# [Fragmento citado]
Parc Blau, el reencuentro de Barcelona con el mar

¿Es posible transformar el puerto de Barcelona en un gran parque urbano? La propuesta no es solo una idea experimental para reflexionar sobre el futuro de las ciudades, es un proyecto que podría aplicarse y hacerse realidad.

Siguiendo la línea de la idea presentada en 2020 por ON-A para convertir el estadio del Camp Nou en un gran parque de 26 hectáreas, ahora el estudio presenta otro ejemplo de re-naturalización que permitiría a la ciudad de Barcelona ganar nuevos espacios verdes para los ciudadanos, creando un nuevo foco de ocio, cultura, biodiversidad y relajación para la ciudad. Un parque en el que pasear, nadar, correr, hacer deporte, tomar el sol o nadar, del que podrían disfrutar vecinos y visitantes, en el que la playa, el puerto y la ciudad se fusionan y se conectan en perfecto equilibrio.

El puerto de Barcelona ha sido una infraestructura que históricamente ha mirado hacia el mar, con un carácter bastante hermético, pensado para ofrecer servicios logísticos e integrado parcialmente al ocio y la cultura de la ciudad. La propuesta de Parc Blau propone abrir este espacio, repartir los servicios entre la plataforma logística y el Port Vell, permitiendo que éste se expanda hacia el interior de la ciudad, creando un nuevo y gran espacio urbano para el disfrute de los ciudadanos.

Actualmente, el 80% del perímetro del puerto es inaccesible por los ciudadanos, empezando en el Paseo de Colón, que se interpreta como una gran barrera arquitectónica que hace que la accesibilidad sea compleja o incluso inexistente en algunos puntos. En total, se extiende un perímetro de cerca de 9.500 metros, un 88% de acceso privado y solo un 12% destinado a acceso público. Todo este espacio tiene el potencial de convertirse en un gran parque capaz de descongestionar la zona y conectar los barrios adyacentes de Ciutat Vella, el Raval, Paral·lel y la Barceloneta.

# [Registros de datos]
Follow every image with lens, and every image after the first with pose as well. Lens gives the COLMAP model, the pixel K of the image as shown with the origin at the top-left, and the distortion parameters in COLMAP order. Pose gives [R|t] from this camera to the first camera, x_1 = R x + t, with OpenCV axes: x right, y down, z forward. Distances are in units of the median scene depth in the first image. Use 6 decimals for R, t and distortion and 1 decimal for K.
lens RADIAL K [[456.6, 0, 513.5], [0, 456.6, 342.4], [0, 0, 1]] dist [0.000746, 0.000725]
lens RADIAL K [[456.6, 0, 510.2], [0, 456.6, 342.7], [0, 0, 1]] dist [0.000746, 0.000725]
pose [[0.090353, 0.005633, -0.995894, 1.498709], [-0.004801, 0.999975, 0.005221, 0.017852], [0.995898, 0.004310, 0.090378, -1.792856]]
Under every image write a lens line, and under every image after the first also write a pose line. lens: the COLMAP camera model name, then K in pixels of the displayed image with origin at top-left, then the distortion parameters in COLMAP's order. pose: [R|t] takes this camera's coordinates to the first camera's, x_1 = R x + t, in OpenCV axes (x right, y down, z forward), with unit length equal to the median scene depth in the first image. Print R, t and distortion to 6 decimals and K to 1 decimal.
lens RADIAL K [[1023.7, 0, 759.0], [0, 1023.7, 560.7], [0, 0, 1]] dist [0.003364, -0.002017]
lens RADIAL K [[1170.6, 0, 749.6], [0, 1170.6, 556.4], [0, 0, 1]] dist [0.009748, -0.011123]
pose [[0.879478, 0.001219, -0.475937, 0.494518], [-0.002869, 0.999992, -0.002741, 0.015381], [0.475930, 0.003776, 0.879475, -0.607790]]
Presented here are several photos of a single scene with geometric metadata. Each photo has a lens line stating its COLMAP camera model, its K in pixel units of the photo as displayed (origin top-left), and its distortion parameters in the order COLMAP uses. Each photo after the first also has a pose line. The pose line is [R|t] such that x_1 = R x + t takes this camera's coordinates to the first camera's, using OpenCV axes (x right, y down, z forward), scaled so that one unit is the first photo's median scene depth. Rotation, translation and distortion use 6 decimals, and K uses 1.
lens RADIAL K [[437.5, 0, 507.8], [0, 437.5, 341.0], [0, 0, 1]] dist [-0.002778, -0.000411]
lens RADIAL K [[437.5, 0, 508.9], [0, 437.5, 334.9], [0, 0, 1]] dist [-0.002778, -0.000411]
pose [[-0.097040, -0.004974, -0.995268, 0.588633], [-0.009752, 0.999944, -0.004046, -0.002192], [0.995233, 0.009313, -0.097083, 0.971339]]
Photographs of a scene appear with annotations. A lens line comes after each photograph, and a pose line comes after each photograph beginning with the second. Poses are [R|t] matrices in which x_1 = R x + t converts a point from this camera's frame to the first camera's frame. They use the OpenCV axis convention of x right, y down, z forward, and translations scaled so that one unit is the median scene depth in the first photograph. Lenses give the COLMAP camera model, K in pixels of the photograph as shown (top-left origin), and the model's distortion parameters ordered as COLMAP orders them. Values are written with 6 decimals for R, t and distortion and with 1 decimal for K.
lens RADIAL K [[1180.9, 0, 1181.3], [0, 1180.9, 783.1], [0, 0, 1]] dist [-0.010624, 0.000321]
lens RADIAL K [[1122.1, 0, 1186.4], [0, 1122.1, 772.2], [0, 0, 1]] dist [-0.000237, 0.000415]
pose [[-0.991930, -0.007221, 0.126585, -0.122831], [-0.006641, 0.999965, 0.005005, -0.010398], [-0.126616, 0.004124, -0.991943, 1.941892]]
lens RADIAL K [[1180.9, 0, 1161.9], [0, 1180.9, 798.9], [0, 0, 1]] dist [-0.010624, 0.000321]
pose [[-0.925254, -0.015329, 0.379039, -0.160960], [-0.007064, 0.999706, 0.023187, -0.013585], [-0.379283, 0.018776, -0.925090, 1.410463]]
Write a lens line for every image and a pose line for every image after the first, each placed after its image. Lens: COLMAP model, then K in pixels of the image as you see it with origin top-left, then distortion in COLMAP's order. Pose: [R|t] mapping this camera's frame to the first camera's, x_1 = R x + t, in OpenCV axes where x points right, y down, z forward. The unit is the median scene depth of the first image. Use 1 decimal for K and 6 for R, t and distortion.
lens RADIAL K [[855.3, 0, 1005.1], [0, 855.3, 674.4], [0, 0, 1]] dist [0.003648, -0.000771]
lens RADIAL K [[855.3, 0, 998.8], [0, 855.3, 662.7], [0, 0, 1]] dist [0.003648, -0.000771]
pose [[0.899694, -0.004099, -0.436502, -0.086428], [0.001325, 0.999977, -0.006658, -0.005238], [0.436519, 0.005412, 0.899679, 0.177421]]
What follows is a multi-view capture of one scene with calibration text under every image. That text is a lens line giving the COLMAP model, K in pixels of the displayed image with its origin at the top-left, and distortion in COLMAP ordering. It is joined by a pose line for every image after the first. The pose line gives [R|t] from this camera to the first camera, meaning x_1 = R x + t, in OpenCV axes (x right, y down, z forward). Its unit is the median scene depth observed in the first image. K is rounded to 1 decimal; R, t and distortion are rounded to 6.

# [Tareas]
**1.** Según el texto sobre Parc Blau, ¿con qué fin se propone repartir los servicios entre la plataforma logística y el Port Vell? Explícalo en una a tres oraciones.
**2.** Copia el texto sobre Parc Blau desde las palabras "Parc Blau, el" hasta las palabras "en perfecto equilibrio.", inclusive, y sustituye "Camp Nou" por "estadio municipal".
**3.** En el texto sobre Parc Blau, ¿de cuántas hectáreas sería el parque que ON-A propuso en 2020 para el estadio del Camp Nou?

# [Respuestas escritas]
**1.** El reparto de los servicios busca que el Port Vell se expanda hacia el interior de la ciudad. Así se crearía un nuevo y gran espacio urbano para el disfrute de los ciudadanos.

**2.**
Parc Blau, el reencuentro de Barcelona con el mar

¿Es posible transformar el puerto de Barcelona en un gran parque urbano? La propuesta no es solo una idea experimental para reflexionar sobre el futuro de las ciudades, es un proyecto que podría aplicarse y hacerse realidad.

Siguiendo la línea de la idea presentada en 2020 por ON-A para convertir el estadio del estadio municipal en un gran parque de 26 hectáreas, ahora el estudio presenta otro ejemplo de re-naturalización que permitiría a la ciudad de Barcelona ganar nuevos espacios verdes para los ciudadanos, creando un nuevo foco de ocio, cultura, biodiversidad y relajación para la ciudad. Un parque en el que pasear, nadar, correr, hacer deporte, tomar el sol o nadar, del que podrían disfrutar vecinos y visitantes, en el que la playa, el puerto y la ciudad se fusionan y se conectan en perfecto equilibrio.

**3.** De 26 hectáreas.